When NFS runs over UDP (as it usually does) it becomes exquisitely (I'll say
"excruciatingly") sensitive to the loss of any packets. If you lose even
one of the packets in an RPC reply, the entire RPC times out, the other
packets are discarded, and the whole RPC must be retried.
Since UDP is a datagram-oriented protocol, it has little or no flow control.
If you send 8 NFS read requests back-to-back, and the server happens to have
the data already in memory, the server will probably be able to queue up
several dozen reply packets for transmission at one shot. If the server has
a fast Ethernet interface (e.g. a Lance) it'll be capable of transmitting
these packets "back to back" over the Ethernet. If the client machine, or
any intermediate bridge or router, isn't capable of receiving such a
gigantic burst of data _very_ reliably, some packets will probably be lost,
and you'll see an RPC timeout and a need to repeat the RPC. Throughput will
suffer, probably quite badly.
I rather suspect that the default 8K transaction size of a typical NFS
transaction was selected with this concern in mind. 8k is little enough
data that it isn't likely to overflow the receive buffer on a typical
Ethernet card, even if the host isn't able to drain the first packet out of
the buffer before the last one arrives. Go up to 16k of data at a time, and
you'll probably start seeing packet at some client machines (slower ones, or
ones with smaller on-card buffers). At 64k, it'll be "death and
destruction" time.
There are a couple of alternative techniques which might help. Both involve
using a sliding-window technique to avoid excessive data bursts on the wire.
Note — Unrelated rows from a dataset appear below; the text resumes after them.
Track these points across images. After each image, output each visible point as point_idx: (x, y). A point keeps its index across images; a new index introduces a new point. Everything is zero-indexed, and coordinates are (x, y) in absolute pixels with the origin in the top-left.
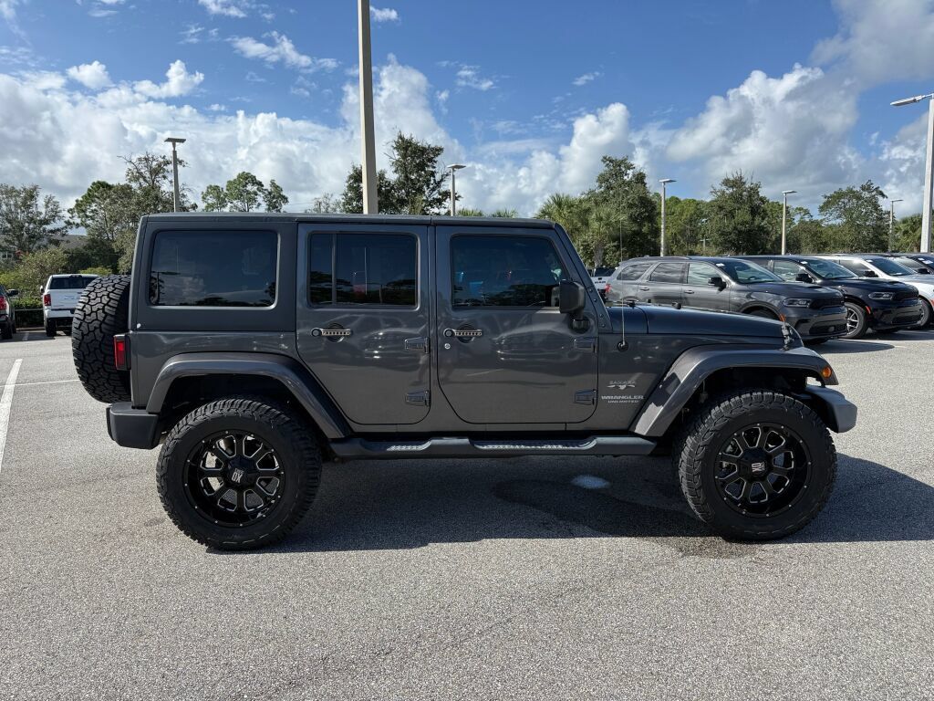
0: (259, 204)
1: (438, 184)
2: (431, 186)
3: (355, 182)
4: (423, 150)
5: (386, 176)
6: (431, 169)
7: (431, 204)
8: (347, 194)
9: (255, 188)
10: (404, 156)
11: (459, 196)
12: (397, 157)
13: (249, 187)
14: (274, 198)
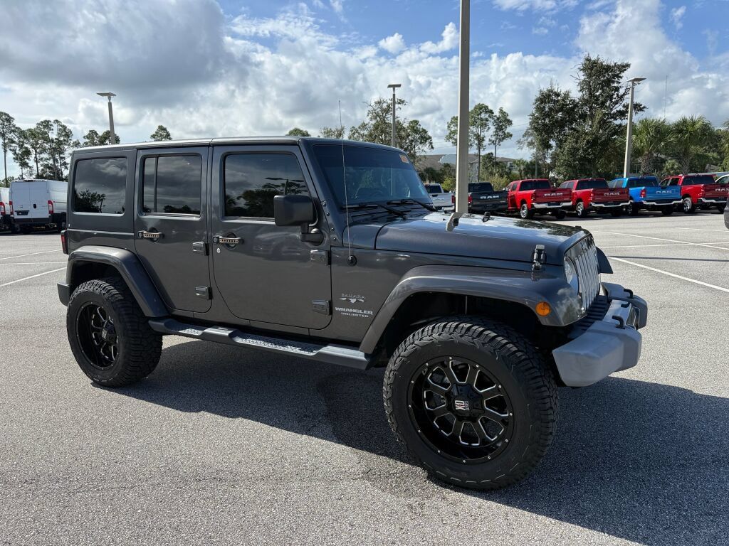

[1] Continue to use RPC-over-UDP, do send multiple requests, but keep the
number and size of these requests relatively small. For example, send
two 4k-byte requests instead of one 8k-byte request. When you get the
last packet back for the first request, you can request the next 4k.
Whether this approach will help all that much, will probably depend on
whether you have a low-latency or high-latency connection between client
and server. For a low-latency connection (e.g. same Ethernet segment) I
suspect it won't help much, and will probably hurt (doubling the number
of RPCs). For long-latency connections, it might very well help.
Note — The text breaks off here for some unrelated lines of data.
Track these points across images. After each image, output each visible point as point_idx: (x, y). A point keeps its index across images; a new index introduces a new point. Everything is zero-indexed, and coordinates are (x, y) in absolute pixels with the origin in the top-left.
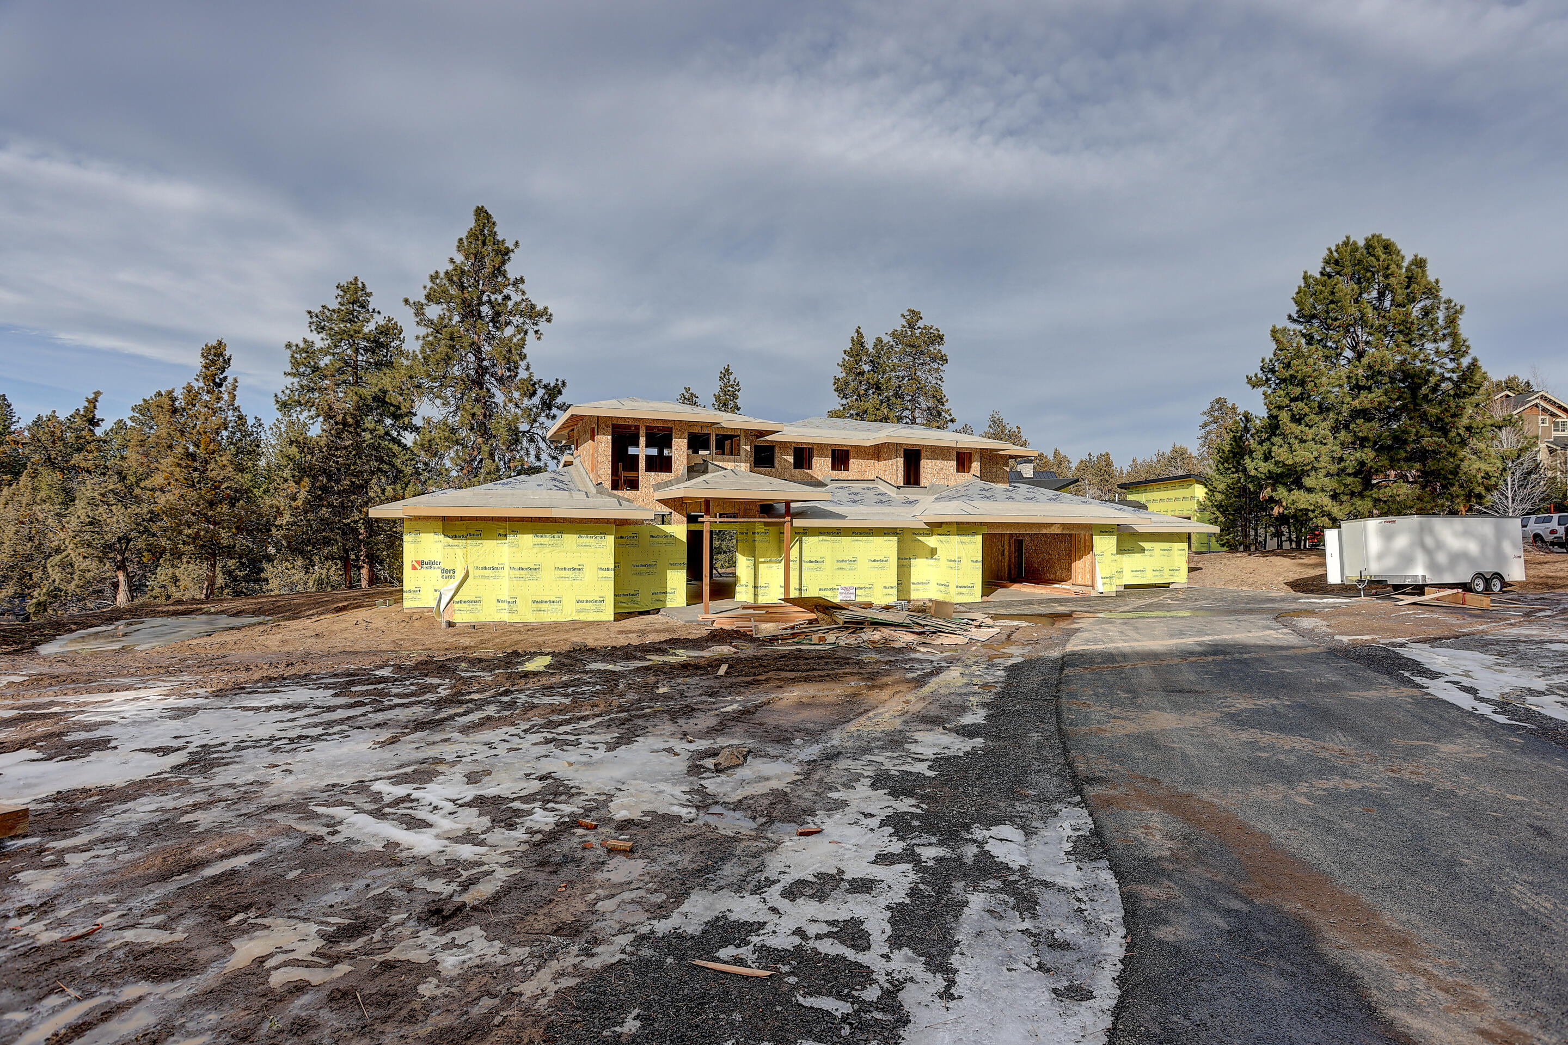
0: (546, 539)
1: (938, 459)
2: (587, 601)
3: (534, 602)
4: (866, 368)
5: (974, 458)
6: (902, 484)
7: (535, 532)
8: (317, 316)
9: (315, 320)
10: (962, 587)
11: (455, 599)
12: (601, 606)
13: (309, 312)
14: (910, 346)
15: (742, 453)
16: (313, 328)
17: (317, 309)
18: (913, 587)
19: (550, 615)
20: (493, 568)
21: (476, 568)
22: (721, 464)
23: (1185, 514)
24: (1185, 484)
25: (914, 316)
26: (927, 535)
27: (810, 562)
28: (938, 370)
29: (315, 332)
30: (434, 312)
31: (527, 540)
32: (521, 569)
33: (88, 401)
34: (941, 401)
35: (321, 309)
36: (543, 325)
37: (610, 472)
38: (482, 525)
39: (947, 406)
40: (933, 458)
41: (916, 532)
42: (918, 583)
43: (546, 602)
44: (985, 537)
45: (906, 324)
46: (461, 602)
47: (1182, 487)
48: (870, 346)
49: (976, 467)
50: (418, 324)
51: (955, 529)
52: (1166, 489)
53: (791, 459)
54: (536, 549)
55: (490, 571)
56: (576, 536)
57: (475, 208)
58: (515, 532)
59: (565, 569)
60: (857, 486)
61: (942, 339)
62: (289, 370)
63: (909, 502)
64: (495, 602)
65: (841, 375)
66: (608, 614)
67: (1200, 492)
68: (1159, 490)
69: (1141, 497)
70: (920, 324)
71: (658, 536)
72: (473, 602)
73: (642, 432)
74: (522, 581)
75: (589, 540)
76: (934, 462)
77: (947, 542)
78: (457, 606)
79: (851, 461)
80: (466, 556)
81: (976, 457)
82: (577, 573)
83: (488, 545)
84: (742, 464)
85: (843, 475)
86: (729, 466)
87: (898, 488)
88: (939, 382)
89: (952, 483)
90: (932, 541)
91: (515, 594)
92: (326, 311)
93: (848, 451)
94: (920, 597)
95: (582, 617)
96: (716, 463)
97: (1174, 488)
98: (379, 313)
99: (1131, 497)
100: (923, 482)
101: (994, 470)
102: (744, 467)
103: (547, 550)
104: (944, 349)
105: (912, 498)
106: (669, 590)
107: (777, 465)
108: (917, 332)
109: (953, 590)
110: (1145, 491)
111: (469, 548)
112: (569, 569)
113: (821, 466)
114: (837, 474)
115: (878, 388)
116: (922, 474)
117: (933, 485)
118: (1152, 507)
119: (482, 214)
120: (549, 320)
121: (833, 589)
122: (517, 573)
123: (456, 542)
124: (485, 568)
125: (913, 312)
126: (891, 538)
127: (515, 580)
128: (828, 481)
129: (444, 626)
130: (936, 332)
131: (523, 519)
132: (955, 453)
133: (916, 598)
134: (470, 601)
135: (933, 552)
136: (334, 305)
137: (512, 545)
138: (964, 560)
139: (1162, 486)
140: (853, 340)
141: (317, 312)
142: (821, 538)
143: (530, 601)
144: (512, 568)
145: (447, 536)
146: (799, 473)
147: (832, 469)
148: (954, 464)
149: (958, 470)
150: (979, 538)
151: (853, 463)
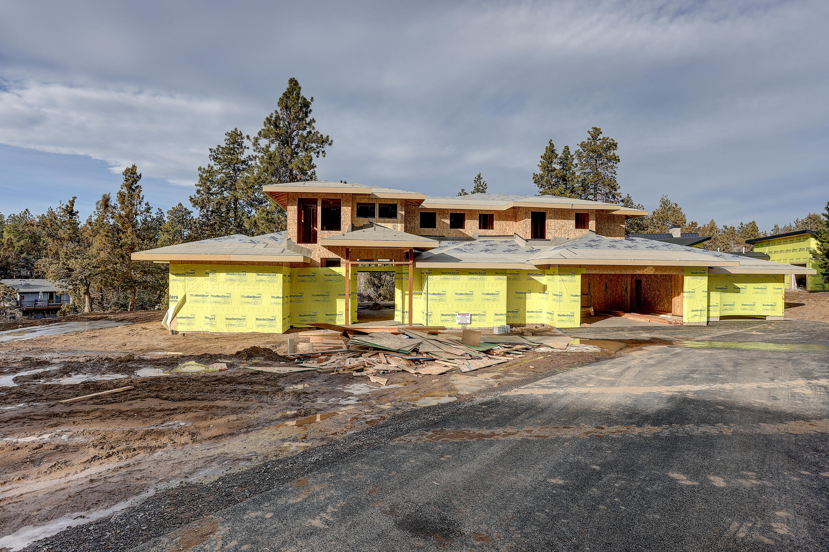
0: (235, 276)
1: (559, 219)
2: (264, 320)
3: (227, 319)
4: (558, 167)
5: (590, 218)
6: (530, 238)
7: (227, 271)
8: (215, 152)
9: (213, 154)
10: (563, 315)
11: (178, 315)
12: (273, 323)
13: (210, 149)
14: (592, 151)
15: (399, 216)
16: (212, 158)
17: (215, 148)
18: (528, 314)
19: (238, 328)
20: (203, 296)
21: (192, 295)
22: (383, 225)
23: (802, 261)
24: (802, 238)
25: (597, 132)
26: (541, 275)
27: (434, 294)
28: (612, 166)
29: (213, 161)
30: (263, 142)
31: (222, 276)
32: (218, 296)
33: (70, 202)
34: (614, 188)
35: (217, 147)
36: (327, 148)
37: (296, 231)
38: (195, 266)
39: (618, 191)
40: (556, 218)
41: (530, 273)
42: (532, 312)
43: (235, 319)
44: (583, 276)
45: (591, 137)
46: (182, 318)
47: (799, 241)
48: (560, 152)
49: (592, 224)
50: (254, 151)
51: (557, 270)
52: (786, 243)
53: (448, 222)
54: (228, 283)
55: (200, 298)
56: (255, 274)
57: (289, 79)
58: (214, 271)
59: (248, 297)
60: (497, 240)
61: (616, 146)
62: (197, 183)
63: (532, 251)
64: (204, 318)
65: (539, 171)
66: (278, 328)
67: (813, 243)
68: (780, 243)
69: (765, 250)
70: (601, 136)
71: (330, 275)
72: (189, 318)
73: (319, 203)
74: (218, 305)
75: (265, 277)
76: (556, 221)
77: (553, 280)
78: (179, 320)
79: (495, 222)
80: (184, 288)
81: (592, 217)
82: (257, 300)
83: (199, 280)
84: (399, 225)
85: (489, 232)
86: (390, 226)
87: (527, 240)
88: (614, 175)
89: (572, 237)
90: (544, 280)
91: (214, 314)
92: (220, 148)
93: (492, 215)
94: (534, 322)
95: (260, 330)
96: (379, 224)
97: (792, 242)
98: (248, 148)
99: (756, 250)
100: (548, 236)
101: (612, 227)
102: (400, 227)
103: (236, 284)
104: (617, 153)
105: (536, 248)
106: (338, 313)
107: (437, 226)
108: (598, 143)
109: (556, 318)
110: (768, 245)
111: (187, 282)
112: (251, 297)
113: (471, 226)
114: (483, 232)
115: (564, 180)
116: (547, 231)
117: (555, 238)
118: (773, 256)
119: (294, 83)
120: (330, 144)
121: (453, 315)
122: (216, 299)
123: (179, 278)
124: (197, 295)
125: (596, 129)
126: (501, 277)
127: (214, 304)
128: (476, 237)
129: (170, 333)
130: (611, 141)
131: (219, 263)
132: (574, 214)
133: (530, 322)
134: (187, 318)
135: (544, 289)
136: (224, 145)
137: (212, 280)
138: (565, 295)
139: (782, 241)
140: (547, 149)
141: (215, 149)
142: (443, 276)
143: (224, 319)
144: (212, 296)
145: (172, 274)
146: (454, 232)
147: (480, 228)
148: (573, 222)
149: (577, 227)
150: (578, 278)
151: (497, 224)
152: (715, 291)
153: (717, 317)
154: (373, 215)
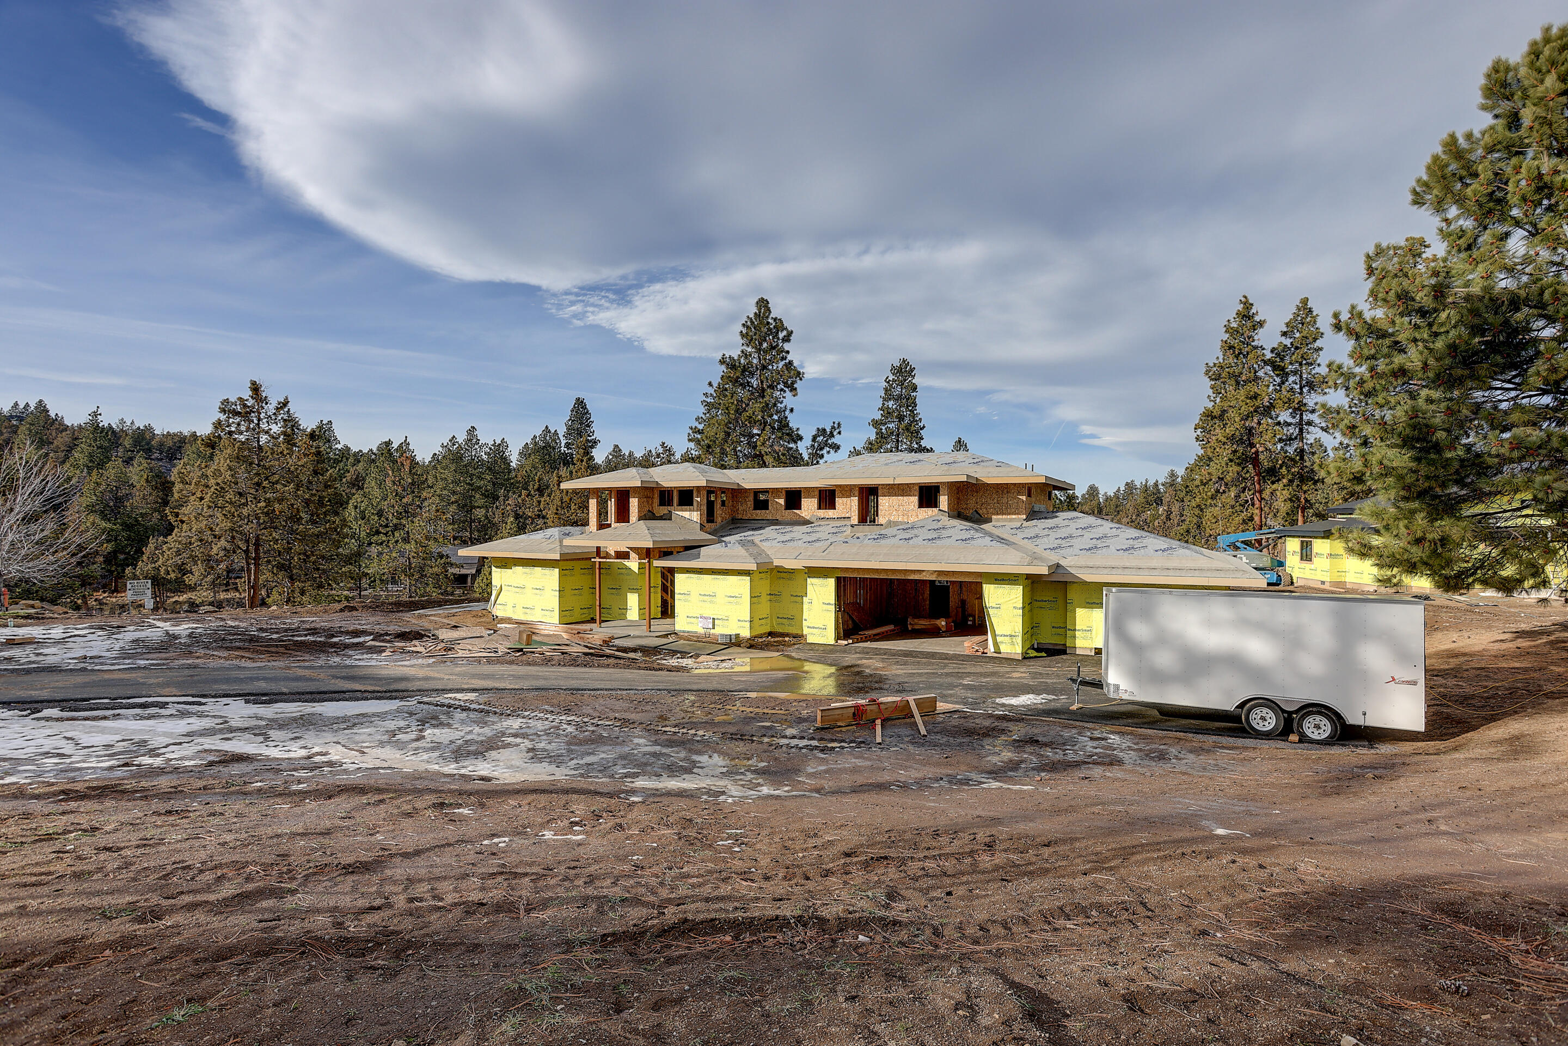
1: (897, 496)
3: (524, 608)
5: (941, 493)
6: (856, 523)
7: (523, 565)
10: (814, 627)
15: (695, 504)
19: (530, 616)
27: (680, 594)
32: (518, 587)
40: (893, 496)
43: (528, 608)
44: (839, 581)
46: (501, 604)
49: (944, 500)
53: (782, 501)
54: (524, 577)
71: (621, 569)
72: (505, 604)
75: (547, 571)
76: (895, 499)
79: (837, 500)
80: (501, 578)
81: (944, 492)
84: (695, 513)
85: (830, 513)
86: (686, 514)
87: (852, 526)
89: (915, 519)
93: (835, 491)
95: (544, 620)
96: (678, 513)
100: (882, 519)
101: (1004, 500)
102: (696, 515)
106: (628, 607)
107: (770, 508)
111: (502, 573)
113: (809, 507)
114: (822, 513)
116: (881, 512)
117: (891, 522)
122: (517, 590)
123: (498, 570)
126: (744, 578)
127: (516, 594)
128: (814, 520)
132: (917, 489)
138: (815, 602)
143: (521, 608)
144: (514, 586)
145: (496, 567)
146: (789, 514)
147: (820, 508)
148: (915, 499)
149: (921, 505)
150: (831, 582)
151: (839, 501)
152: (1085, 607)
153: (1091, 649)
154: (670, 503)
[2] Run RCP-over-TCP, thus gaining the advantage of the TCP sliding window,
slow-start, and congestion-avoidance. With this approach, you could
send multiple 8k read requests back-to-back over a single TCP connection.
The TCP transport layer would not allow the reply segments to swamp the
net, and if a segment _should_ be lost it would be re-transmitted by
TCP without having to have the entire RPC re-executed. This has the
disadvantage of single-threading your client/server mount, though.
I have an old ACS 2100 Ethernet bridge/router sitting around which I no
longer use. It's fast enough to keep up with a Sparc-1, but it can't handle
long bursts of back-to-back packets at the speed of a Sparc-10 or a
Lance-based Linux card. As a result, it can't handle standard NFS (8k
requests) without causing massive numbers of "NFS timeout" messages... I
can't get more than about 10k bytes/second through it, if I try to NFS-copy
a file from Sparc-10 to Sparc-10. On the other hand, it handles TCP
connections just fine... FTP works like a champ.
Similarly, when we had some networking problems a few years ago (somebody
added cable to our thin Ethernet without telling me, and pushed it over the
length limit) NFS became almost unusable, but TCP-based protocols showed no
perceptible degradation in performance.
Large-request NFS is a _wonderful_ canary in the coal mine - it will show up
any congestion points in your IP network very quickly.